- Directive
Write out all the data verbatim. Skip images.
*** Supplied records ***
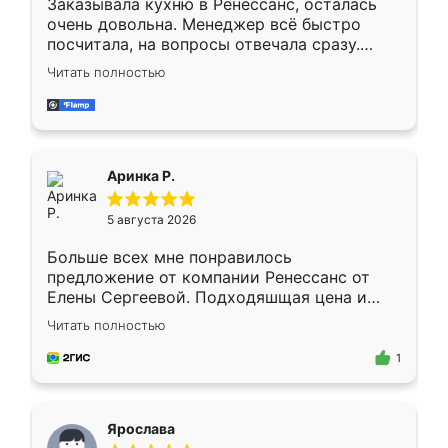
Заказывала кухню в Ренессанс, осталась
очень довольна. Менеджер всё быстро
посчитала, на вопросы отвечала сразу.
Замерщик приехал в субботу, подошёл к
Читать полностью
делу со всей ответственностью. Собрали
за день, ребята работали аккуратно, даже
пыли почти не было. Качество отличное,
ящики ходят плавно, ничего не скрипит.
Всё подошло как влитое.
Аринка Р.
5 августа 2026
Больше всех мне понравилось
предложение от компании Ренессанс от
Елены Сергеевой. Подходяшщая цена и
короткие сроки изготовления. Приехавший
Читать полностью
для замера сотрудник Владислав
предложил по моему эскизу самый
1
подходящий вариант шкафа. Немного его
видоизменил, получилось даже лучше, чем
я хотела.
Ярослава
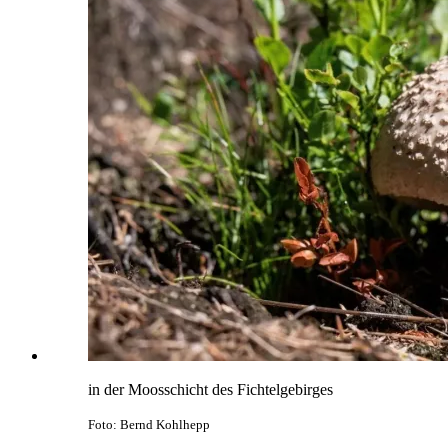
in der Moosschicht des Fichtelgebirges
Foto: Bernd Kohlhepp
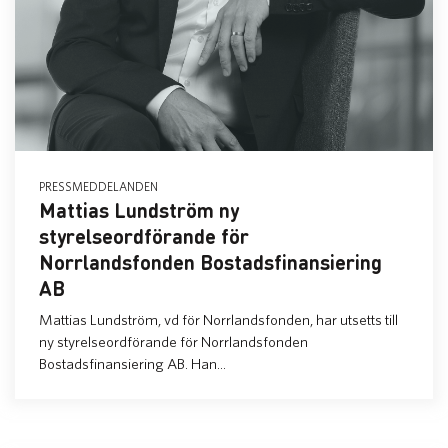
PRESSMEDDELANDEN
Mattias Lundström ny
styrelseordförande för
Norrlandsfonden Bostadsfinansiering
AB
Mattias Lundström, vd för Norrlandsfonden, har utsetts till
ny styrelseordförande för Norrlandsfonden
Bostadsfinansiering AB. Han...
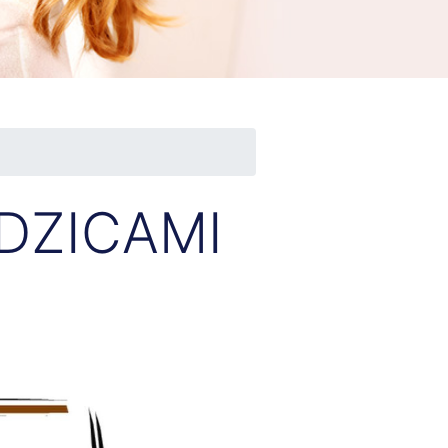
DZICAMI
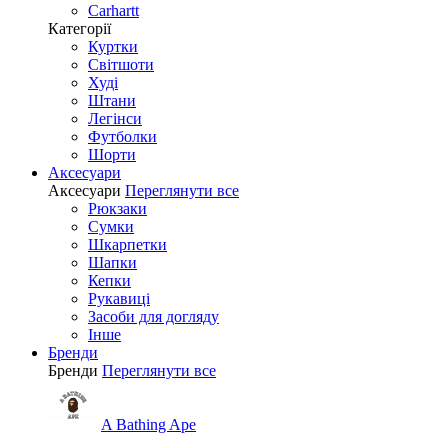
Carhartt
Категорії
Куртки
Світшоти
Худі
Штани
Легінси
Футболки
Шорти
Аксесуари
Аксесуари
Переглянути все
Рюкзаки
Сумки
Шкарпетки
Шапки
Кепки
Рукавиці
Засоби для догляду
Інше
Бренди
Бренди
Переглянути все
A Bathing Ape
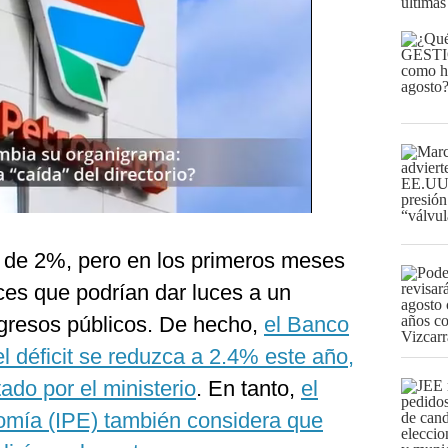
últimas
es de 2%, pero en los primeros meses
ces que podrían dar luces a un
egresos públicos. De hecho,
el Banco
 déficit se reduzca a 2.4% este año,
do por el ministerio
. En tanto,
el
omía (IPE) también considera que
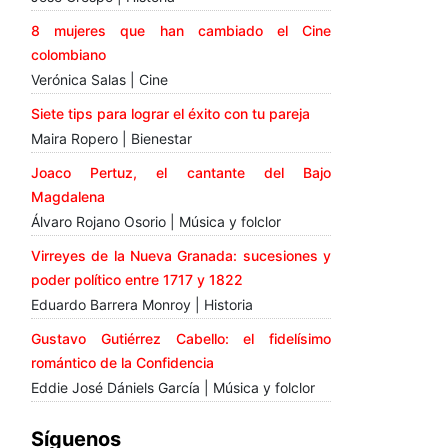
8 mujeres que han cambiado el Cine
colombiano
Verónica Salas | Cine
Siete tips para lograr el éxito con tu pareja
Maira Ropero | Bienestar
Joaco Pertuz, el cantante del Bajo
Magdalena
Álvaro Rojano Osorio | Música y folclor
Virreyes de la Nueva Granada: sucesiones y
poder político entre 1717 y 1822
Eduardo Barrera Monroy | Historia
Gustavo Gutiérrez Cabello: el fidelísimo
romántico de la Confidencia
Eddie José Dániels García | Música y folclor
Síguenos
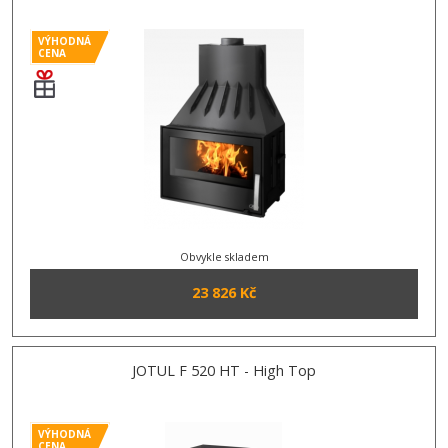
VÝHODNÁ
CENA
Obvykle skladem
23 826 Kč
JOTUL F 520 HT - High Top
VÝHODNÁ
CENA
***
- Result
Заказывала кухню в Ренессанс, осталась
очень довольна. Менеджер всё быстро
посчитала, на вопросы отвечала сразу.
Замерщик приехал в субботу, подошёл к
Читать полностью
делу со всей ответственностью. Собрали
за день, ребята работали аккуратно, даже
пыли почти не было. Качество отличное,
ящики ходят плавно, ничего не скрипит.
Всё подошло как влитое.
Аринка Р.
5 августа 2026
Больше всех мне понравилось
предложение от компании Ренессанс от
Елены Сергеевой. Подходяшщая цена и
короткие сроки изготовления. Приехавший
Читать полностью
для замера сотрудник Владислав
предложил по моему эскизу самый
1
подходящий вариант шкафа. Немного его
видоизменил, получилось даже лучше, чем
я хотела.
Ярослава
in der Moosschicht des Fichtelgebirges
Foto: Bernd Kohlhepp
PRESSMEDDELANDEN
Mattias Lundström ny
styrelseordförande för
Norrlandsfonden Bostadsfinansiering
AB
Mattias Lundström, vd för Norrlandsfonden, har utsetts till
ny styrelseordförande för Norrlandsfonden
Bostadsfinansiering AB. Han...
DZICAMI
Carhartt
Категорії
Куртки
Світшоти
Худі
Штани
Легінси
Футболки
Шорти
Аксесуари
Аксесуари
Переглянути все
Рюкзаки
Сумки
Шкарпетки
Шапки
Кепки
Рукавиці
Засоби для догляду
Інше
Бренди
Бренди
Переглянути все
A Bathing Ape
últimas
es de 2%, pero en los primeros meses
ces que podrían dar luces a un
egresos públicos. De hecho,
el Banco
 déficit se reduzca a 2.4% este año,
do por el ministerio
. En tanto,
el
omía (IPE) también considera que
8 mujeres que han cambiado el Cine
colombiano
Verónica Salas | Cine
Siete tips para lograr el éxito con tu pareja
Maira Ropero | Bienestar
Joaco Pertuz, el cantante del Bajo
Magdalena
Álvaro Rojano Osorio | Música y folclor
Virreyes de la Nueva Granada: sucesiones y
poder político entre 1717 y 1822
Eduardo Barrera Monroy | Historia
Gustavo Gutiérrez Cabello: el fidelísimo
romántico de la Confidencia
Eddie José Dániels García | Música y folclor
Síguenos
VÝHODNÁ
CENA
Obvykle skladem
23 826 Kč
JOTUL F 520 HT - High Top
VÝHODNÁ
CENA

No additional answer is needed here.